Selected excerpt: Begin
Complete step-by-step solution:
In this question, the given expression is
 $ \Rightarrow Y = {(cosx)^{\log x}} + {(logx)^x}$
Now, we will divide the question into two parts.
The first part is ${(cosx)^{\log x}}$.
Let us assume the first part as u.
Therefore,
$ \Rightarrow u = {(cosx)^{\log x}}$
Taking log both sides.
$ \Rightarrow \log u = \log \left[ {{{(cosx)}^{\log x}}} \right]$
We will use the formula $\log \left( {{x^y}} \right) = y\log x$ on the right-hand side.
$ \Rightarrow \log u = \log x(\log cosx)$
Now, differentiate both sides with respect to x.
$ \Rightarrow \dfrac{d}{{dx}}\log u = \dfrac{d}{{dx}}\log x(\log cosx)$
Let us apply the formula $\dfrac{d}{{dx}}\log u = \dfrac{1}{u}\dfrac{{du}}{{dx}}$ on the left-hand side and $\dfrac{d}{{dx}}\log x(\log cosx) = \log cosx\dfrac{d}{{dx}}\log x + \log x\dfrac{d}{{dx}}(\log cosx)$ on the right-hand side.
Therefore,
$ \Rightarrow \dfrac{1}{u}\dfrac{{du}}{{dx}} = \log cosx\dfrac{d}{{dx}}\log x + \log x\dfrac{d}{{dx}}(\log cosx)$
Here, apply the formulas $\dfrac{d}{{dx}}\log x = \dfrac{1}{x}$, and $\dfrac{d}{{dx}}\log \cos x = \dfrac{1}{{\cos x}}\dfrac{d}{{dx}}\cos x$.
$ \Rightarrow \dfrac{1}{u}\dfrac{{du}}{{dx}} = \log cosx\left( {\dfrac{1}{x}} \right) + \log x\left( {\dfrac{1}{{\cos x}}} \right)\dfrac{d}{{dx}}cosx$
Now, as we already know that $\dfrac{d}{{dx}}\cos x = - \sin x$
$ \Rightarrow \dfrac{1}{u}\dfrac{{du}}{{dx}} = \dfrac{{\log cosx}}{x} + \dfrac{{\log x}}{{\cos x}}\left( { - \sin x} \right)$
We know that $\dfrac{{\sin x}}{{\cos x}} = \tan x$.
Selected excerpt: End
Data supplied: Begin
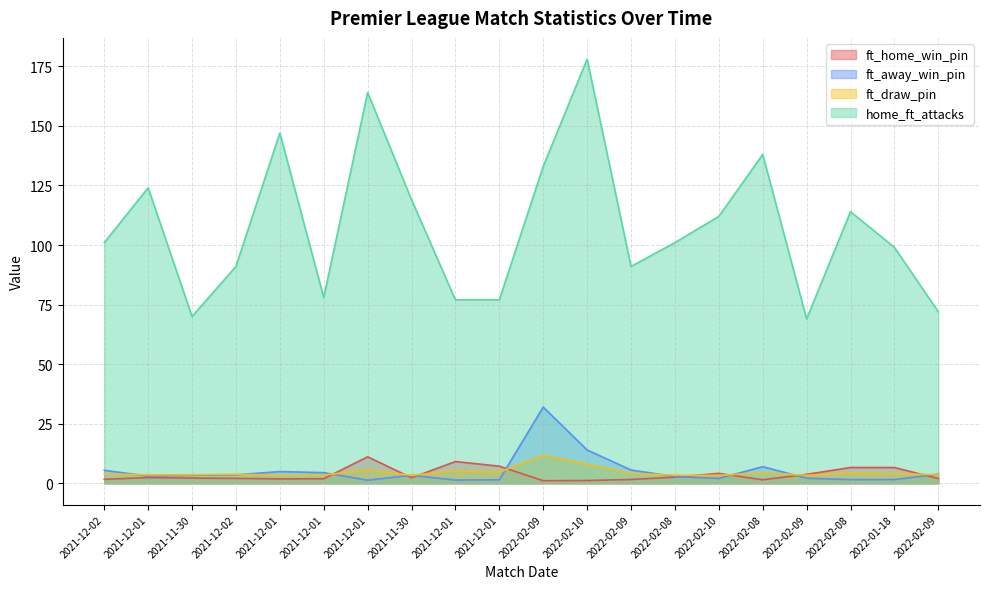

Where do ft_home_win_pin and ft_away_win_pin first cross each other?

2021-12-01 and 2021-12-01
Data supplied: End
Data supplied: Begin
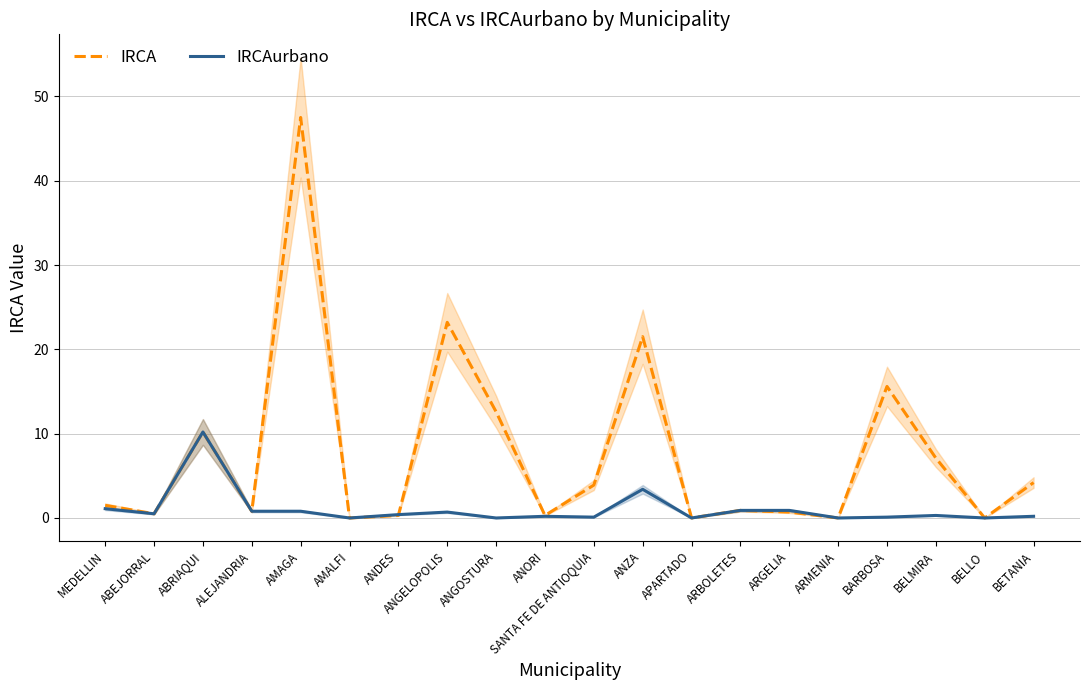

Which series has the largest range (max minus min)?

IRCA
Data supplied: End
# [Exercise details]
List, in order of appearance, every formula or identity that the differentiation solution introduces either as a formula to apply or as something already known. None of the rows is required here.

# [Response]
1. log(x^y) = y log x
2. d/dx log u = (1/u)(du/dx)
3. d/dx [log x (log cos x)] = log cos x · d/dx log x + log x · d/dx (log cos x)
4. d/dx log x = 1/x
5. d/dx log cos x = (1/cos x) · d/dx cos x
6. d/dx cos x = −sin x
7. sin x / cos x = tan x